I am trying to locate all the rows of a dataframe whose one attribute (say id_proof) value matches to the second part of another column (say adr_proof) that starts with a fixed word (say PARENT) and also the corresponding values should match which are part of the same dataframe.
For example, in the dataframe :
import pandas as pd
main = {'account_number' : [1,2,3,4,5,6,7,8,9,10,11,12],
'id_proof' : ['A','B','B','A','C','C','X','Y','X','Y','Y','X'],
'id_value' : [101,201,301,401,501,601,111,222,333,444,555,666],
'adr_proof' : ['Z','E','E','G','G','I','PARENT A','PARENT B','PARENT B','PARENT C','PARENT C','PARENT A'],
'adr_value' : [11,22,33,44,55,66,101,201,301,501,601,401]}
main = pd.DataFrame(main)
I am trying to achieve :
node1 node2 relation
1 7 parent-child
2 8 parent-child
3 9 parent-child
4 12 parent-child
5 10 parent-child
6 11 parent-child
Below is my code. I am aware that my code is incomplete. I am stuck with the split() function. I am new to python and pandas and am not sure how to invoke pandas' split() function rather than python's built-in str.split() function. I have gone through this question
import pandas as pd
main = {'account_number' : [1,2,3,4,5,6,7,8,9,10,11,12],
'id_proof' : ['A','B','B','A','C','C','X','Y','X','Y','Y','X'],
'id_value' : [101,201,301,401,501,601,111,222,333,444,555,666],
'adr_proof' : ['Z','E','E','G','G','I','PARENT A','PARENT B','PARENT B','PARENT C','PARENT C','PARENT A'],
'adr_value' : [11,22,33,44,55,66,101,201,301,501,601,401]}
main = pd.DataFrame(main)
df_group_count = pd.DataFrame({'count' : main.groupby(['adr_proof']).size()}).reset_index()
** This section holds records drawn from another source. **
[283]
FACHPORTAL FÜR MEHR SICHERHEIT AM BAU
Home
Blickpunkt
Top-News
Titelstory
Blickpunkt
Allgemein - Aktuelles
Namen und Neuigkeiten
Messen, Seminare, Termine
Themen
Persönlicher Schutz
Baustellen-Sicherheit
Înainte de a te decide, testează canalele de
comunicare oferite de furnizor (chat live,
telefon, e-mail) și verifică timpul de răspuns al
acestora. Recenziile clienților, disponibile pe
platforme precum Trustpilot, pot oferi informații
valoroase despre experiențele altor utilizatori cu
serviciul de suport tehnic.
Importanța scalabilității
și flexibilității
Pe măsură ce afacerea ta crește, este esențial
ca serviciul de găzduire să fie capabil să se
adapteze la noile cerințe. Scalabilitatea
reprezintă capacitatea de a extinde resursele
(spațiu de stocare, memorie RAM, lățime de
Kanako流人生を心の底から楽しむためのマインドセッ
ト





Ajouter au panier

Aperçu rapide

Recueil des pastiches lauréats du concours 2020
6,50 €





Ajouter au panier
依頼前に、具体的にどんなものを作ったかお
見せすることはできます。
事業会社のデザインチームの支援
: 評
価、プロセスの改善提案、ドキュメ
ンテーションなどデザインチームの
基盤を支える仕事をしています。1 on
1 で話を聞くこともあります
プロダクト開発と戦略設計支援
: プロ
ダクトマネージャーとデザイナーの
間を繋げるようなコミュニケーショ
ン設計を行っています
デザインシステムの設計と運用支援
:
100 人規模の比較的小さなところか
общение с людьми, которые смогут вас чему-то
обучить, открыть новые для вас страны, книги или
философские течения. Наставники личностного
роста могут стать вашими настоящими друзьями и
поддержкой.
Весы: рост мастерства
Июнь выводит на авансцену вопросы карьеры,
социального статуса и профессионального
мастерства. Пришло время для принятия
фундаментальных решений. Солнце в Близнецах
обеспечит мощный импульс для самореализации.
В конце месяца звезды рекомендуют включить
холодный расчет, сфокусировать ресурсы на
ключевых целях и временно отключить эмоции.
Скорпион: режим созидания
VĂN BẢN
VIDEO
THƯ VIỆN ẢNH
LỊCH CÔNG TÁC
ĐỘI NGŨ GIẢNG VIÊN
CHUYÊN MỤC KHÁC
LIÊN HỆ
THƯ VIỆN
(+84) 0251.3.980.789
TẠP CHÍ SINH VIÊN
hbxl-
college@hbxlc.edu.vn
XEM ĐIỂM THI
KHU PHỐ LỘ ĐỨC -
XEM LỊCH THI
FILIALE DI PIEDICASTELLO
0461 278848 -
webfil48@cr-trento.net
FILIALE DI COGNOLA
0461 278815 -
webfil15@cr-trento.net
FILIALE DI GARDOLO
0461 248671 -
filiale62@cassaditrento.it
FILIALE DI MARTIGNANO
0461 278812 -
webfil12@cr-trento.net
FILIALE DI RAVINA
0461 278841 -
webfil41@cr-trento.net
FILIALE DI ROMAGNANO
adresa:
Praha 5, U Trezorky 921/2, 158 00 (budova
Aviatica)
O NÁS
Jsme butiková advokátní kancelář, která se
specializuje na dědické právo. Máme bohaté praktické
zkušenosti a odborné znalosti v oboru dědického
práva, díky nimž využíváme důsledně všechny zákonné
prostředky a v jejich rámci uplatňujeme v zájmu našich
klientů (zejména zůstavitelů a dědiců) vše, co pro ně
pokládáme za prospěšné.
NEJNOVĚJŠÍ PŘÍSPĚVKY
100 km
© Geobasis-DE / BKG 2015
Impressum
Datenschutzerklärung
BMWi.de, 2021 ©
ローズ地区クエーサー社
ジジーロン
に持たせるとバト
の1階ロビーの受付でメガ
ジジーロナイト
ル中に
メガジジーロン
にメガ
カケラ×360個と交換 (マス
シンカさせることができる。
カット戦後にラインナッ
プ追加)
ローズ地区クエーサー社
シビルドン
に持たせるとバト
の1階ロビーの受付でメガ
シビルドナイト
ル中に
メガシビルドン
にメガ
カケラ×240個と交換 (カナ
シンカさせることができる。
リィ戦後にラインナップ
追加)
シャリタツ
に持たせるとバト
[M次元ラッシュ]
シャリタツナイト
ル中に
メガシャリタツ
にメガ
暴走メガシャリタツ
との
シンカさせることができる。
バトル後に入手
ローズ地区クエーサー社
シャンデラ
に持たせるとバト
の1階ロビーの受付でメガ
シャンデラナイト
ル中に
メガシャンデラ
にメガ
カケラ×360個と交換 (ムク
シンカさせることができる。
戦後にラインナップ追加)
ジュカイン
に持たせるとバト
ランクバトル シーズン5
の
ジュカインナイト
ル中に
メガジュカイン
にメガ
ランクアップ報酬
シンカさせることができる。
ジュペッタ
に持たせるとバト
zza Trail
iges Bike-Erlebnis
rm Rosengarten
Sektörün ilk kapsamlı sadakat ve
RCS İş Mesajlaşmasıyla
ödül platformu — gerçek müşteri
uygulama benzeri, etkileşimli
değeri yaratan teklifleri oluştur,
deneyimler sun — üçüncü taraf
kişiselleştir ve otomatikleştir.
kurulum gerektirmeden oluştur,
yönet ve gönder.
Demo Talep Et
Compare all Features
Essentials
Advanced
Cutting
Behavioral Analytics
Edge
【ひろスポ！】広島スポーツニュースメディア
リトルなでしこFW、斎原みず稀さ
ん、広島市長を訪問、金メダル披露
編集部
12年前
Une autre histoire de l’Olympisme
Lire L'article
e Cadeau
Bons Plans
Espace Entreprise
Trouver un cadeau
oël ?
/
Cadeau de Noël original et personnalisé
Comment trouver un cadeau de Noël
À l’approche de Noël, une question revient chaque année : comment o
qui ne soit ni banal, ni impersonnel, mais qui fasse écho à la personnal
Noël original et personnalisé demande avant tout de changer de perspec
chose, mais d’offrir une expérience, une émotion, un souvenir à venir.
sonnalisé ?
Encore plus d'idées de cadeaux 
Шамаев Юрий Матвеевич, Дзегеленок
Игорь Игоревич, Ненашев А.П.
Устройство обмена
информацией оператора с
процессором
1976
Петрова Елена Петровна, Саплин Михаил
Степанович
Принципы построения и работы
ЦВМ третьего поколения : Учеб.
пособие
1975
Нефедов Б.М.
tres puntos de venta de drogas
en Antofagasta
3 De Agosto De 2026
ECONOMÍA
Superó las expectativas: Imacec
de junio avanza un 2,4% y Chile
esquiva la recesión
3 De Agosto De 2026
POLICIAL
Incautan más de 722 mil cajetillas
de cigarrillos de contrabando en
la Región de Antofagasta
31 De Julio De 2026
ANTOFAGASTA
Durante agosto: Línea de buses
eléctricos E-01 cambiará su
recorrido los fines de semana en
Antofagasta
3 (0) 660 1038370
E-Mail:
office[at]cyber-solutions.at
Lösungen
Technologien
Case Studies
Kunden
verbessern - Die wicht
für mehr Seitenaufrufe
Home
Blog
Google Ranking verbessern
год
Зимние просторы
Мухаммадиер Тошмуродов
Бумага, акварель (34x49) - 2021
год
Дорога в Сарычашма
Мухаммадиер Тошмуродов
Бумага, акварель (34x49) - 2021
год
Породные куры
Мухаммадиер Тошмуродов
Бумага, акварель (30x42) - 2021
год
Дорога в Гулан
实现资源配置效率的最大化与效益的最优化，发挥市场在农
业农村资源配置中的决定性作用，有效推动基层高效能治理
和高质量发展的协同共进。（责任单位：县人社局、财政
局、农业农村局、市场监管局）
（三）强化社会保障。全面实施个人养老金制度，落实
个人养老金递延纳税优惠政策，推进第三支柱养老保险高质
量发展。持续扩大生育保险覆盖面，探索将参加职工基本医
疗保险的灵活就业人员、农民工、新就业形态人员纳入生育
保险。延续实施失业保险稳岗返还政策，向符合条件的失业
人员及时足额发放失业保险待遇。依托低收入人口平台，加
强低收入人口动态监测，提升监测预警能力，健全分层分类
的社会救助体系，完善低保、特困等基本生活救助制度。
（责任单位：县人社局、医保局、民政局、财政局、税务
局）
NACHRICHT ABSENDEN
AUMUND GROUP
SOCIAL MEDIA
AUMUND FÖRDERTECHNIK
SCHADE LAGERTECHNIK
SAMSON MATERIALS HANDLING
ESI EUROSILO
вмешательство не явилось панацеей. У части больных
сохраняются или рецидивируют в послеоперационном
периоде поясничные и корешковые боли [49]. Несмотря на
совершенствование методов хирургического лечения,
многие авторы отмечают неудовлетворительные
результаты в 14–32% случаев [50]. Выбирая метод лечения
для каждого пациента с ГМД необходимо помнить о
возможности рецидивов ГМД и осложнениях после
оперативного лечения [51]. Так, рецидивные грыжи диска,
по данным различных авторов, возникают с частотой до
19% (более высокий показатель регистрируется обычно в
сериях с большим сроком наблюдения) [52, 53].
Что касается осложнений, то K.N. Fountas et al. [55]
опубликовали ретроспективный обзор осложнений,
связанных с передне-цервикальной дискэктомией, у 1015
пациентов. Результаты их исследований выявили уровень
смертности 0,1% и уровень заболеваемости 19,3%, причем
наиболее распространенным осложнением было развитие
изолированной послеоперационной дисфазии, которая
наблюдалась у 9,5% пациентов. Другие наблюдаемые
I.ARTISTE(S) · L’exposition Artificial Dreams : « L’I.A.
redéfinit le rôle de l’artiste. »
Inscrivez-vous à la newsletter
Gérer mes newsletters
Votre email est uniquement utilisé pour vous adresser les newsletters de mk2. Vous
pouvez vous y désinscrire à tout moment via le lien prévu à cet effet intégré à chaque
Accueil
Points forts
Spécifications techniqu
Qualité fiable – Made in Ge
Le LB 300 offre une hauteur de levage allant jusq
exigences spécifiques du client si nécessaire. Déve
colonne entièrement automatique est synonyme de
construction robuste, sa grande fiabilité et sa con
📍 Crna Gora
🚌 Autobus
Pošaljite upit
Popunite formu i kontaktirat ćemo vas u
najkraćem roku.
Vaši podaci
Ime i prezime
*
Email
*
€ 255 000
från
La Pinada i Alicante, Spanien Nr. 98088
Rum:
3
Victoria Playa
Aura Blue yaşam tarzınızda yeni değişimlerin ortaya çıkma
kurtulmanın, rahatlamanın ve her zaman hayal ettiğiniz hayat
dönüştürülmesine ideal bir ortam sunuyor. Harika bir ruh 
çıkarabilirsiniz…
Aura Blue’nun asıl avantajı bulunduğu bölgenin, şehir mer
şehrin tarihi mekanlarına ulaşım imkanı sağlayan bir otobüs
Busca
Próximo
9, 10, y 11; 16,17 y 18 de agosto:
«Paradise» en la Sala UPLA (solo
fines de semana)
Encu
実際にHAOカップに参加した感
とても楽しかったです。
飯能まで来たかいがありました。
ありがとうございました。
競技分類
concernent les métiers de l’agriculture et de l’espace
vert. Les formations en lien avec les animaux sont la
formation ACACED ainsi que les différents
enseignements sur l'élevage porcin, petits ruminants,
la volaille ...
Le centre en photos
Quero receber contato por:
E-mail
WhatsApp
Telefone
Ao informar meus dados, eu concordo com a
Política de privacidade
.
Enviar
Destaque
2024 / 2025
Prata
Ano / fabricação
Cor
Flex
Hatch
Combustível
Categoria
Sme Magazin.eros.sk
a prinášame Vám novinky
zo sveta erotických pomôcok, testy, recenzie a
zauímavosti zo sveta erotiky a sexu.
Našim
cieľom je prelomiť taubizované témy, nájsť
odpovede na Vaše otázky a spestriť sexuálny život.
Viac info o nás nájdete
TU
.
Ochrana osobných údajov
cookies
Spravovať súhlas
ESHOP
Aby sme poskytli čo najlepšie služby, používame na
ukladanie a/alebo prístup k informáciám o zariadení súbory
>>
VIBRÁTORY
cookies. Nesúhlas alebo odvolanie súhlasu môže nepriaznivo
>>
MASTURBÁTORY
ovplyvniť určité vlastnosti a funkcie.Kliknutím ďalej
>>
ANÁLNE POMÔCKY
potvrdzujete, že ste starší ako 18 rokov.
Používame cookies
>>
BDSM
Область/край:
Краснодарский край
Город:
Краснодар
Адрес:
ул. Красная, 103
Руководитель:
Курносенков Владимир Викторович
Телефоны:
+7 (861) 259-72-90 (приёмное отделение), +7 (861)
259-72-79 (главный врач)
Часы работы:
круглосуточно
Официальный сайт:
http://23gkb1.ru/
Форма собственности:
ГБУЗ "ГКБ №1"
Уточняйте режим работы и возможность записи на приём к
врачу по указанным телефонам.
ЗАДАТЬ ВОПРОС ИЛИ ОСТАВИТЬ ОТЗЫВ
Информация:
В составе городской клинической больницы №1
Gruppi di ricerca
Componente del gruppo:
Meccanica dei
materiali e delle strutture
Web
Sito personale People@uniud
adr_type = df_group_count['adr_proof']
adr_type_parent = adr_type.loc[adr_type.str.startswith('PARENT',na=False)]
df_j_ = pd.DataFrame()
for j in adr_type_parent:
dfn_j = main.loc[(main['adr_proof'] == j)]
adr_type_parent_type = j.split(' ',expand=True,n=1)
res = main.loc[(main['id_proof'] == adr_type_parent_type[1]) & (main['id_value'] == dfn_j['adr_value'])]
res
Please provide a way to achieve my goal. The output is another dataframe. Please excuse for bad code or any violations. A completely different approach is also appreciated. Thank You.